I’ll never let anyone have so much power over me again, so help me God. When I think of the queen now, I think of how easy it would have been for me to break her own neck. Just clamp my hands around that delicate pale skin. And squeeze. The end. It might have felt very satisfying.
The main reason I didn’t strangle her—these thoughts do run through one’s mind—is that they’d only catch me afterwards and then I’d be sentenced to death for sure. Besides, I’ve never killed a human being. That’s not to say I couldn’t. Obviously with the little girl I came close. It would probably be easy. You just push your humanity aside for a moment and act like an efficient machine. Knife to flesh, like with the boar. Hands twisting neck, as with a chicken. Club over skull, as with a mouse or a fox.
Instead, I’m running away. I’m moving on. I’m pretty certain I’m not important enough for anyone to take a great deal of trouble in royal pursuit.
All women are ever interested in is frippery anyway. Frippery, frappery.
She would have been a nice morsel to crush, though. She’s not that much older than the little girl, either.
From now on I just want to live, put one foot in front of the other, do my stuff. Pick up brambles. Make sure the traps are empty. Make sure the lookouts are all right. That sort of thing.

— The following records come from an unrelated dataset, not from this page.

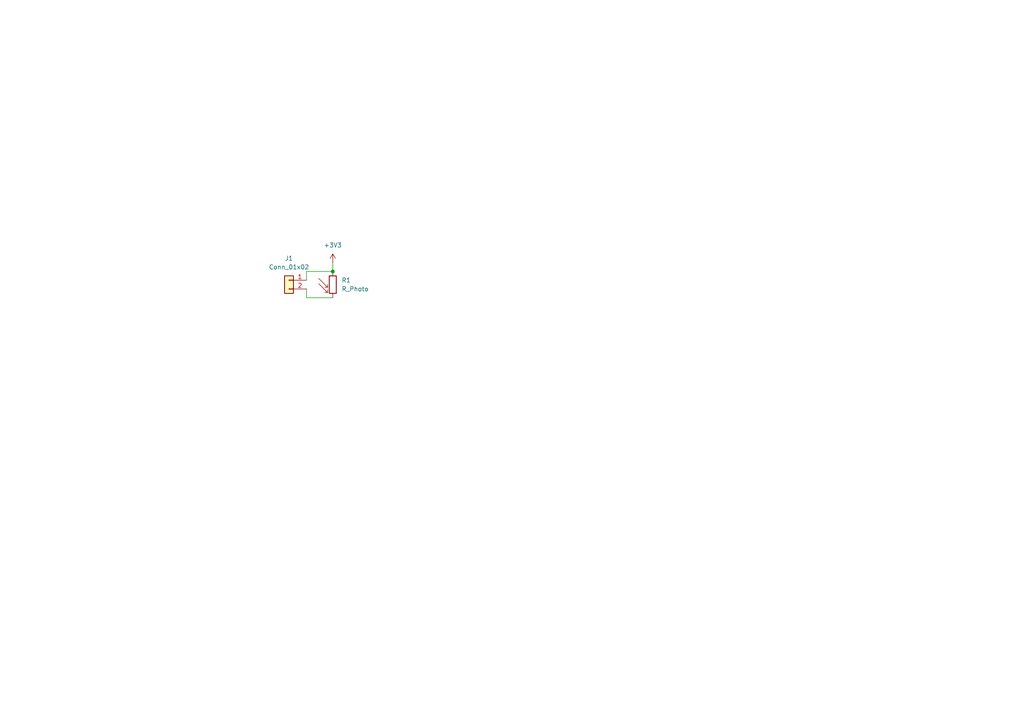
<source format=kicad_sch>
(kicad_sch
	(version 20231120)
	(generator "eeschema")
	(generator_version "8.0")
	(uuid "ae0a724e-3bdd-4b48-b516-b3b52bf881a3")
	(paper "A4")
	
	(junction
		(at 96.52 78.74)
		(diameter 0)
		(color 0 0 0 0)
		(uuid "2b2eafd9-c0dc-49ef-afdc-a90ece2806b6")
	)
	(wire
		(pts
			(xy 88.9 78.74) (xy 96.52 78.74)
		)
		(stroke
			(width 0)
			(type default)
		)
		(uuid "5fee5e1e-f36b-4582-9a6d-e0ed862e00d7")
	)
	(wire
		(pts
			(xy 88.9 83.82) (xy 88.9 86.36)
		)
		(stroke
			(width 0)
			(type default)
		)
		(uuid "a8667c76-1a72-4d60-bb89-5761b8068342")
	)
	(wire
		(pts
			(xy 88.9 86.36) (xy 96.52 86.36)
		)
		(stroke
			(width 0)
			(type default)
		)
		(uuid "a8d715a3-b3ab-46dd-969c-b3d6caac5002")
	)
	(wire
		(pts
			(xy 96.52 76.2) (xy 96.52 78.74)
		)
		(stroke
			(width 0)
			(type default)
		)
		(uuid "bc907368-bc44-499c-acd2-8eff2e607e38")
	)
	(wire
		(pts
			(xy 88.9 81.28) (xy 88.9 78.74)
		)
		(stroke
			(width 0)
			(type default)
		)
		(uuid "ec620923-1dc3-4c7f-80ab-fedb7674fc87")
	)
	(symbol
		(lib_id "Connector_Generic:Conn_01x02")
		(at 83.82 81.28 0)
		(mirror y)
		(unit 1)
		(exclude_from_sim no)
		(in_bom yes)
		(on_board yes)
		(dnp no)
		(fields_autoplaced yes)
		(uuid "2911bd3b-2484-4221-a062-76bd9e6e6e69")
		(property "Reference" "J1"
			(at 83.82 74.93 0)
			(effects
				(font
					(size 1.27 1.27)
				)
			)
		)
		(property "Value" "Conn_01x02"
			(at 83.82 77.47 0)
			(effects
				(font
					(size 1.27 1.27)
				)
			)
		)
		(property "Footprint" "Connector_PinHeader_2.54mm:PinHeader_1x02_P2.54mm_Horizontal"
			(at 83.82 81.28 0)
			(effects
				(font
					(size 1.27 1.27)
				)
				(hide yes)
			)
		)
		(property "Datasheet" "~"
			(at 83.82 81.28 0)
			(effects
				(font
					(size 1.27 1.27)
				)
				(hide yes)
			)
		)
		(property "Description" "Generic connector, single row, 01x02, script generated (kicad-library-utils/schlib/autogen/connector/)"
			(at 83.82 81.28 0)
			(effects
				(font
					(size 1.27 1.27)
				)
				(hide yes)
			)
		)
		(pin "1"
			(uuid "a34974ff-30b8-4191-898e-ac7d80bc28df")
		)
		(pin "2"
			(uuid "c99e0803-6ca5-4d1d-a3d6-8de13176e4e7")
		)
		(instances
			(project "Receiver"
				(path "/ae0a724e-3bdd-4b48-b516-b3b52bf881a3"
					(reference "J1")
					(unit 1)
				)
			)
		)
	)
	(symbol
		(lib_id "power:+3V3")
		(at 96.52 76.2 0)
		(unit 1)
		(exclude_from_sim no)
		(in_bom yes)
		(on_board yes)
		(dnp no)
		(fields_autoplaced yes)
		(uuid "2a222481-8bc2-4469-8d69-8c263802a26e")
		(property "Reference" "#PWR01"
			(at 96.52 80.01 0)
			(effects
				(font
					(size 1.27 1.27)
				)
				(hide yes)
			)
		)
		(property "Value" "+3V3"
			(at 96.52 71.12 0)
			(effects
				(font
					(size 1.27 1.27)
				)
			)
		)
		(property "Footprint" ""
			(at 96.52 76.2 0)
			(effects
				(font
					(size 1.27 1.27)
				)
				(hide yes)
			)
		)
		(property "Datasheet" ""
			(at 96.52 76.2 0)
			(effects
				(font
					(size 1.27 1.27)
				)
				(hide yes)
			)
		)
		(property "Description" "Power symbol creates a global label with name \"+3V3\""
			(at 96.52 76.2 0)
			(effects
				(font
					(size 1.27 1.27)
				)
				(hide yes)
			)
		)
		(pin "1"
			(uuid "c76f2466-7f19-4bab-af80-278ca554a77d")
		)
		(instances
			(project "Receiver"
				(path "/ae0a724e-3bdd-4b48-b516-b3b52bf881a3"
					(reference "#PWR01")
					(unit 1)
				)
			)
		)
	)
	(symbol
		(lib_id "Device:R_Photo")
		(at 96.52 82.55 0)
		(unit 1)
		(exclude_from_sim no)
		(in_bom yes)
		(on_board yes)
		(dnp no)
		(fields_autoplaced yes)
		(uuid "55ee52a5-89f1-4ef7-9fe3-e29b5da4e6f1")
		(property "Reference" "R1"
			(at 99.06 81.2799 0)
			(effects
				(font
					(size 1.27 1.27)
				)
				(justify left)
			)
		)
		(property "Value" "R_Photo"
			(at 99.06 83.8199 0)
			(effects
				(font
					(size 1.27 1.27)
				)
				(justify left)
			)
		)
		(property "Footprint" "Library:als-pt19"
			(at 97.79 88.9 90)
			(effects
				(font
					(size 1.27 1.27)
				)
				(justify left)
				(hide yes)
			)
		)
		(property "Datasheet" "~"
			(at 96.52 83.82 0)
			(effects
				(font
					(size 1.27 1.27)
				)
				(hide yes)
			)
		)
		(property "Description" "Photoresistor"
			(at 96.52 82.55 0)
			(effects
				(font
					(size 1.27 1.27)
				)
				(hide yes)
			)
		)
		(pin "2"
			(uuid "116fb955-211d-4505-9b13-146fe455c8c3")
		)
		(pin "1"
			(uuid "cae84373-588e-4485-b489-23810630066a")
		)
		(instances
			(project "Receiver"
				(path "/ae0a724e-3bdd-4b48-b516-b3b52bf881a3"
					(reference "R1")
					(unit 1)
				)
			)
		)
	)
	(sheet_instances
		(path "/"
			(page "1")
		)
	)
)
</source>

I don’t know where I’m going yet—preferably somewhere where there aren’t any people at all. It’d be so much easier to just deal with animals. I’d like that. I have no great ambitions to become immortal by spreading my own seed around. In this pathetic place where people kill and maim one another, and the animals as well? Actually, I’m sorrier for the animals than for the people half of the time. They don’t deserve being killed. They haven’t done anything wrong.

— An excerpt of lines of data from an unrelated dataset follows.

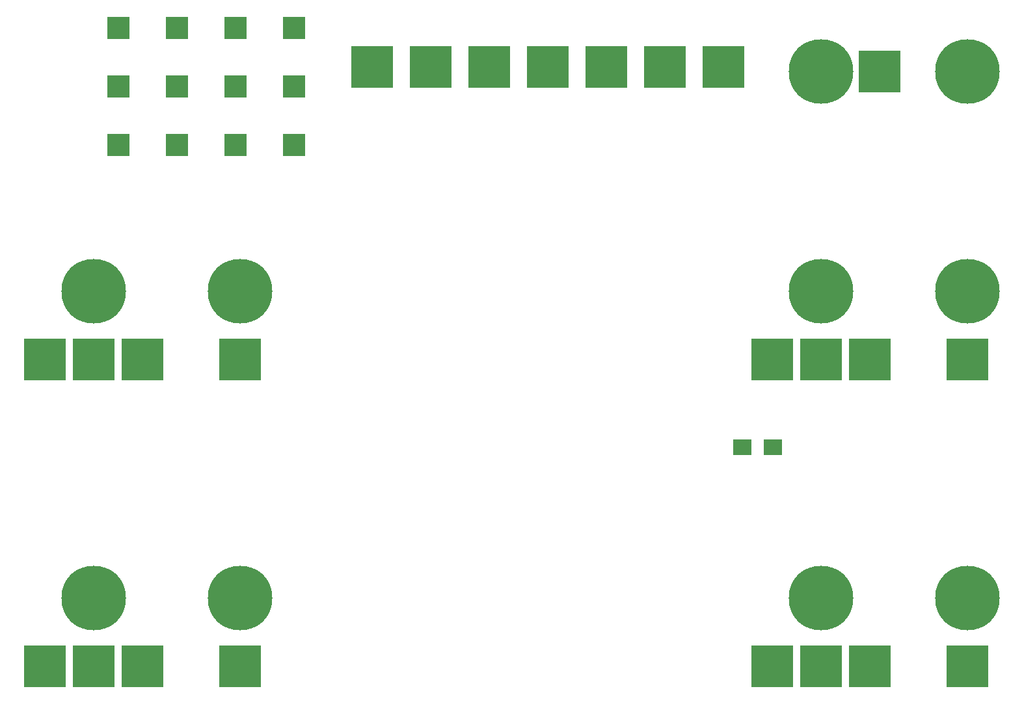
<source format=gbs>
G04 #@! TF.FileFunction,Soldermask,Bot*
%FSLAX46Y46*%
G04 Gerber Fmt 4.6, Leading zero omitted, Abs format (unit mm)*
G04 Created by KiCad (PCBNEW 4.0.7) date 03/24/20 22:25:04*
%MOMM*%
%LPD*%
G01*
G04 APERTURE LIST*
%ADD10C,0.100000*%
%ADD11R,2.900000X2.900000*%
%ADD12R,2.400000X2.100000*%
%ADD13R,5.400000X5.400000*%
%ADD14C,8.400000*%
G04 APERTURE END LIST*
D10*
D11*
X163703000Y-38989000D03*
X171323000Y-38989000D03*
X148463000Y-31369000D03*
X163703000Y-31369000D03*
X156083000Y-38989000D03*
X148463000Y-38989000D03*
X156083000Y-46609000D03*
D12*
X229648000Y-85979000D03*
X233648000Y-85979000D03*
D11*
X171323000Y-31369000D03*
X156083000Y-31369000D03*
X171323000Y-46609000D03*
X163703000Y-46609000D03*
X148463000Y-46609000D03*
D13*
X181483000Y-36449000D03*
X189103000Y-36449000D03*
X204343000Y-36449000D03*
X227203000Y-36449000D03*
X211963000Y-36449000D03*
X196723000Y-36449000D03*
X233553000Y-114554000D03*
X239903000Y-114554000D03*
X246253000Y-114554000D03*
D14*
X239903000Y-105664000D03*
X145288000Y-65659000D03*
D13*
X138938000Y-74549000D03*
X145288000Y-74549000D03*
X151638000Y-74549000D03*
X233553000Y-74549000D03*
X239903000Y-74549000D03*
X246253000Y-74549000D03*
X164338000Y-74549000D03*
X145288000Y-114554000D03*
X151638000Y-114554000D03*
D14*
X239903000Y-65659000D03*
X145288000Y-105664000D03*
D13*
X138938000Y-114554000D03*
D14*
X164338000Y-65659000D03*
X164338000Y-105664000D03*
X258953000Y-105664000D03*
X258953000Y-65659000D03*
D13*
X164338000Y-114554000D03*
X219583000Y-36449000D03*
X258953000Y-74549000D03*
X258953000Y-114554000D03*
D14*
X239903000Y-37084000D03*
X258953000Y-37084000D03*
D13*
X247523000Y-37084000D03*
M02*

</source>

I wonder how the little girl is doing in the woods. Not so good, I’m sure. Something has probably eaten her by now. I wash my hands off it. It wasn’t me, that’s the main thing, and now it has nothing to do with me anymore. I left her to God, whoever that’s supposed to be. Maybe she’ll get recycled into a bear cub or a raven chick. Anyway, I don’t want to think about her anymore. Things are bad enough. She’ll probably haunt me for the rest of my days with that thrilled smile on her face, that tearful thank-you-for-letting-me-live smile, as though I had suddenly turned into God. Thank me for what? For leaving her exposed and defenseless out there in the wilderness? She’ll soon enough realize that it’s no picnic. But it’s her own fault for being a girl. If she were a boy, it would be a different story. A boy would figure out what to do. But girls are pretty useless that way.

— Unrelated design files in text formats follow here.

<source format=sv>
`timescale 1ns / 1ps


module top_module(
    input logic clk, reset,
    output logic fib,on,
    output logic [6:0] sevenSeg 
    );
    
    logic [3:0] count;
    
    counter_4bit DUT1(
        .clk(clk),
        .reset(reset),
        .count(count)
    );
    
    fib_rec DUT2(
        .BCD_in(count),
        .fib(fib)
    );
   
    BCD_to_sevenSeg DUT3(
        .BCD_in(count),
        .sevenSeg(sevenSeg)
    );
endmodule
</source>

I’m packing a loaf of bread and a hunk of hard cheese, which is more than she had when I left her to fend for herself. I have to be grateful for that. Of course, she’s smaller and won’t need as much food as I do. Berries will probably do her for a while, unless she gets eaten by something first. Anyway, I have nothing to do with that. I wasn’t there.
And off I am into the big wide world.
If only I didn’t constantly have to carry around the picture of the little one on her knees in front of me, wringing her tiny little hands up into my face, tears streaming down her cheeks. Don’t kill me. Please don’t kill me. Well, damn it, of course I couldn’t. If a deer in hunting season, or a wolf cub in no season at all, were to fall on its knees and beg me for its life, I would let it be, let it live. I sure do think of the absurdest things. But then again, I also live the absurdest of lives right now.
So, off I am with my backpack. Never to be heard of again in these parts.